CREATE TABLE

Function

This command is used to create a Hudi table by specifying the list of fields along with the table options.

Syntax

CREATE TABLE [ IF NOT EXISTS] [database_name.]table_name

[ (columnTypeList)]

USING hudi

[ COMMENT table_comment ]

[ LOCATION location_path ]

[ OPTIONS (options_list) ]

Parameter Description

**Table 1** Parameters
Parameter	Description
database_name	Database name that contains letters, digits, and underscores (_).
table_name	Database table name that contains letters, digits, and underscores (_).
columnTypeList	A comma-separated list of data types and optional column default values. The column name contains letters, digits, and underscores (_).
using	Uses hudi to define and create a Hudi table.
table_comment	Description of the table.
location_path	HDFS path. If this parameter is set, the Hudi table will be created as an external table.
options_list	List of Hudi table options.

**Table 2** Table options
Parameter	Description
primaryKey	Mandatory. Primary key name. Separate multiple primary key names with commas (,).
type	Type of the table. 'cow' indicates a copy-on-write (COW) table, and 'mor' indicates a merge-on-read (MOR) table. If this parameter is not specified, the default value is 'cow'.
preCombineField	The Pre-Combine field in the table. This field is mandatory.
payloadClass	Logic that uses preCombineField for data filtering. DefaultHoodieRecordPayload is used by default. In addition, multiple preset payloads are provided, such as OverwriteNonDefaultsWithLatestAvroPayload, OverwriteWithLatestAvroPayload, and EmptyHoodieRecordPayload.
useCache	Whether to cache table relationships in Spark. This parameter does not need to be configured. This parameter is set to false by default to support the incremental view query of the COW table in Spark SQL.

Examples

Create a non-partitioned table.

create table if not exists hudi_table0 (
id int,
name string,
price double
) using hudi
options (
type = 'cow',
primaryKey = 'id',
preCombineField = 'price'
);

Create a partitioned table.

create table if not exists hudi_table_p0 (
id bigint,
name string,
ts bigint,
dt string,
hh string
) using hudi
options (
type = 'cow',
primaryKey = 'id',
preCombineField = 'ts'
)
partitioned by (dt, hh);

Create a table in a specified path.

create table if not exists h3(
id bigint,
name string,
price double
) using hudi

options (
primaryKey = 'id',
preCombineField = 'price'
)
location '/path/to/hudi/h3';

Create a table and specify table attributes.
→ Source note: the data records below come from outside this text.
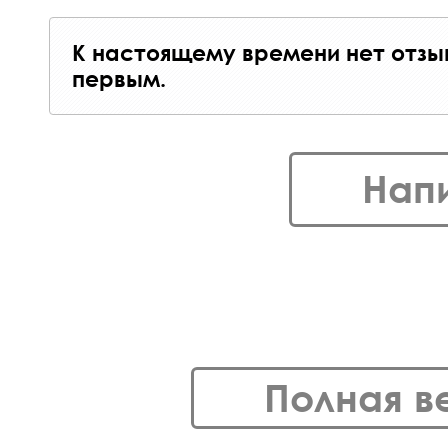
К настоящему времени нет отзы
первым.
Нап
Полная в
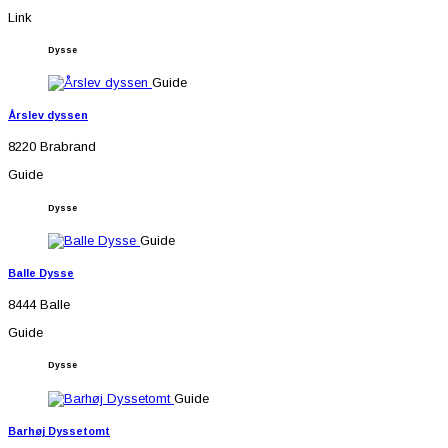
Link
Dysse
Guide
Årslev dyssen
8220 Brabrand
Guide
Dysse
Guide
Balle Dysse
8444 Balle
Guide
Dysse
Guide
Barhøj Dyssetomt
create table if not exists h3(
id bigint,
name string,
price double
) using hudi
options (
primaryKey = 'id',
type = 'mor',
preCombineField = 'name',
hoodie.cleaner.fileversions.retained = '20',
hoodie.keep.max.commits = '20'
);

Create a table and specify column default values.
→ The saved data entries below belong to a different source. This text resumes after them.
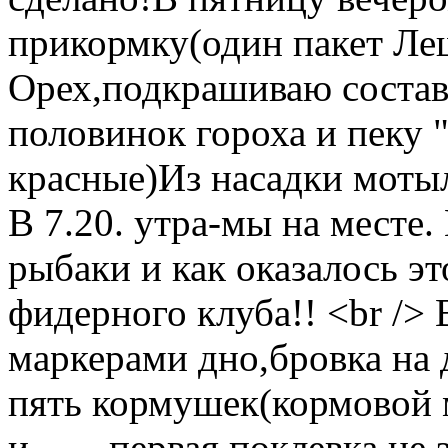
прикормку(один пакет Л
Орех,подкрашиваю состав
половинок гороха и пеку 
красные)Из насадки мотыл
В 7.20. утра-мы на месте.
рыбаки и как оказалось эт
фидерного клуба!! <br />
маркерами дно,бровка на
пять кормушек(кормовой
и........первая поклевка не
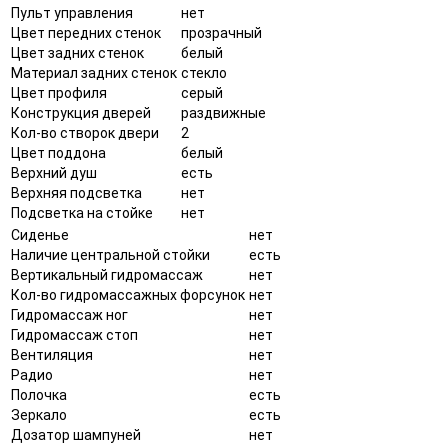
Пульт управления
нет
Цвет передних стенок
прозрачный
Цвет задних стенок
белый
Материал задних стенок
стекло
Цвет профиля
серый
Конструкция дверей
раздвижные
Кол-во створок двери
2
Цвет поддона
белый
Верхний душ
есть
Верхняя подсветка
нет
Подсветка на стойке
нет
Сиденье
нет
Наличие центральной стойки
есть
Вертикальный гидромассаж
нет
Кол-во гидромассажных форсунок
нет
Гидромассаж ног
нет
Гидромассаж стоп
нет
Вентиляция
нет
Радио
нет
Полочка
есть
Зеркало
есть
Дозатор шампуней
нет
create table if not exists h3(
id bigint,
name string,
price double default 12.34
) using hudi
options (
primaryKey = 'id',
type = 'mor',
preCombineField = 'name'
);

Precautions

Currently, Hudi does not support the CHAR, VARCHAR, TINYINT, and SMALLINT data types. You are advised to use the string or INT data type.
Currently, only the following types of data supports the configuration of default values: int, bigint, float, double, decimal, string, date, timestamp, boolean, and binary.
You must specify primaryKey and preCombineField for Hudi tables.
When you create a table in a specified path and there already are Hudi tables in the path, you do not need to specify columns during table creation.